# has anyone used a cattery?



## pobby (Jun 2, 2005)

Hi all
We are due to go to new Zealand mid jan for 1 month (   )
However, i am really stressing over my cat! I really think it is a bit much to ask the neighbour to feed him for a month. i know he would be o.k but i cant very well say..you have to sit on the sofa every night and tickle his belly can I? He really misses us when we go away and i was wondering whether a cattery would be a good idea? I have never had to use one before but wonder if it would be better all round..has anybody ever used one and what do you think?
many thanks,
Pobby xxx


----------



## Siobhan1 (Jun 24, 2004)

We always use a cattery for my boys when we go on holiday.

I would suggest you visit a couple soon so that you can make a decision to which one will be right for your cat.

Although my boys are indoor cats we take them to one with an outdoor run as we once brought them to one that was in a big converted barn & they hated it whereas they love going to one with a bit of outdoor space & where they can watch the birds etc.

They are always very well looked after & you can normally tell how well they'll be looked after once you meet the owner. My 2 get brushed daily at the cattery (something which doesn't happen at home )

We have to book early for our cattery as it is very popular so if it's something you are really considering you should give a couple a call today  

Have a great holiday!

xx


----------



## Mama Smurf (Nov 5, 2006)

Hi Pobby,

Have posted a reply on our usual thread!  

We would always use a cattery now, its not worth the stress and worry if they go missing.

Speak soon

Linda xxxx


----------



## DizziSquirrel (Feb 15, 2005)

Anyone


----------



## beachgirl (Jun 7, 2007)

Hi, we always use a cattery even if just for one night as ours were feral cats that we took in so are timid even with my parents and wouldn't come in for food etc....know they might not like it but would rather they were safe x


----------



## jeanette (May 3, 2003)

Hi Pobby

I have used 2 catteries before...visited both, read their feedback etc..one was awful cats came back in a terrible state.

Second one was fab!

We asked a local Vets which ones they have dealt with.

I have also used:

http://www.petpals.com/index.htm

They were fantastic!

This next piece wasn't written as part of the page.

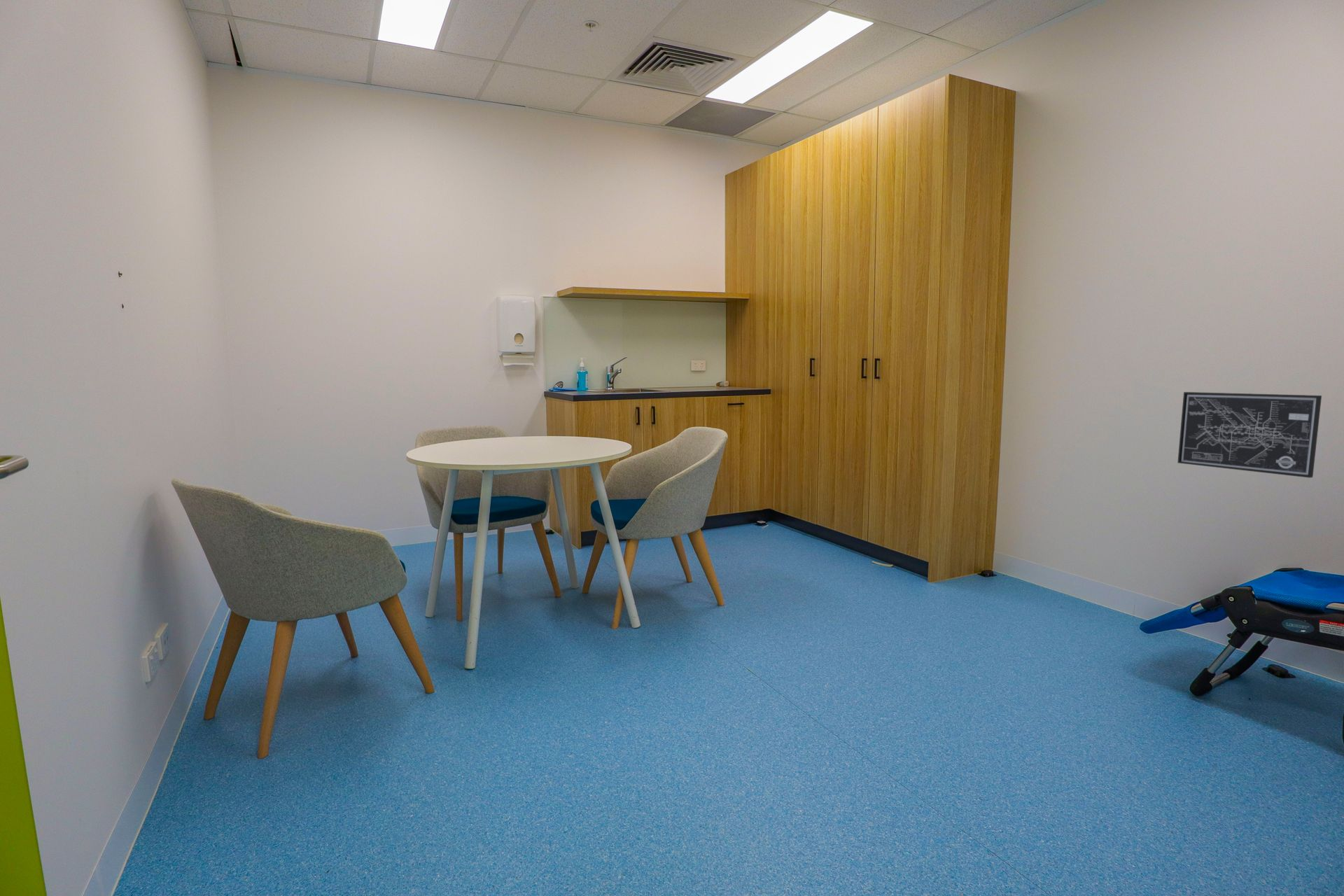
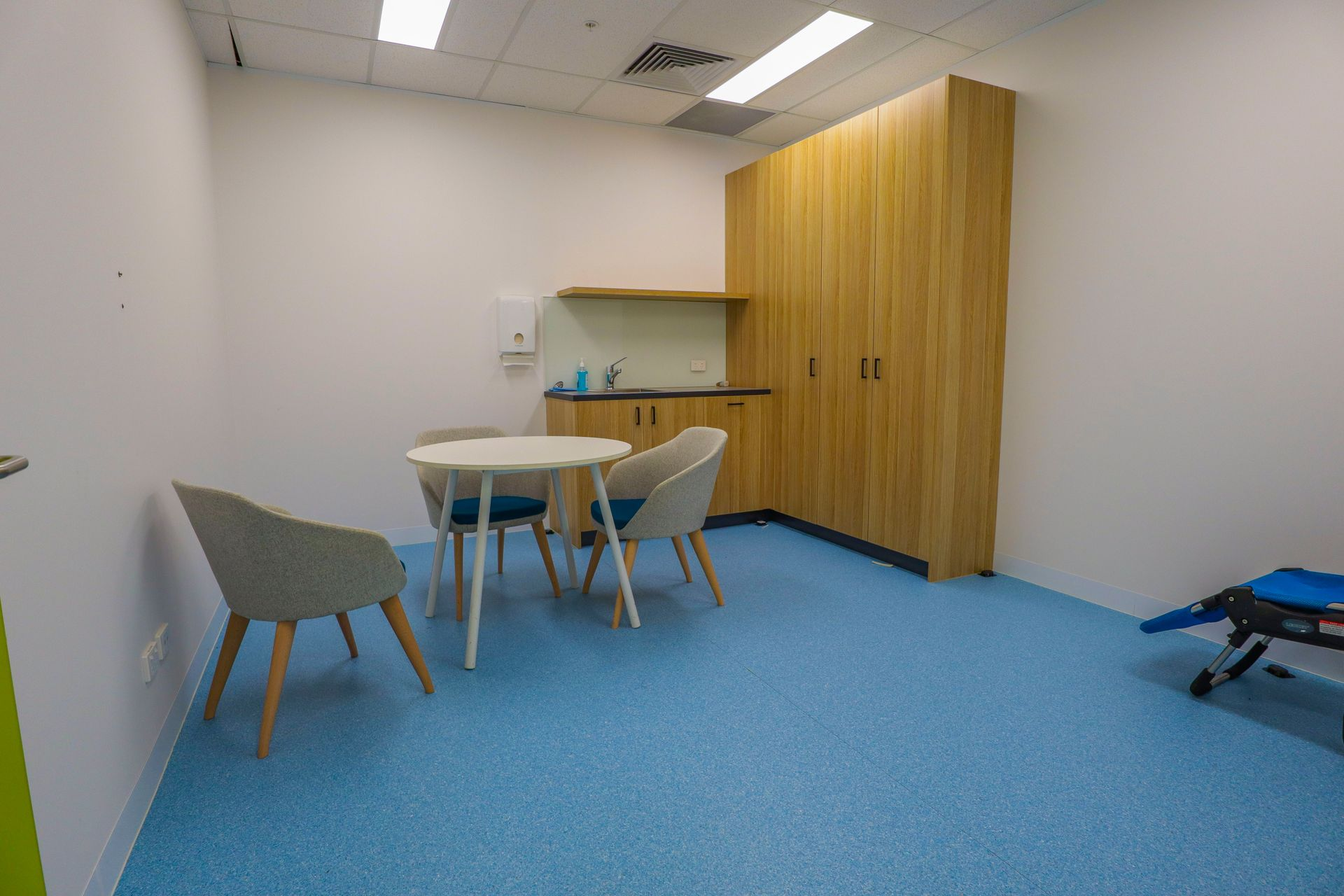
- wall art [1177,391,1322,479]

They also did security checks, water planets etc.

Jxx
*
UNCONFIRMED LINK FERTILITY FRIENDS IS NOT RESPONSIBLE FOR ITS CONTENT*


----------



## professor waffle (Apr 23, 2005)

We always use a cattery, there are two localish & one is much better for the cats than the other. Also consider a single cattery rather than one that has kennels as well as it can really stress your cat out to be near dogs or with the sound of them barking.

It is a good idea to visit before placing them too. One advertised as a luxury cat hotel was anything but when I dropped them off & I wasn't at all happy.


----------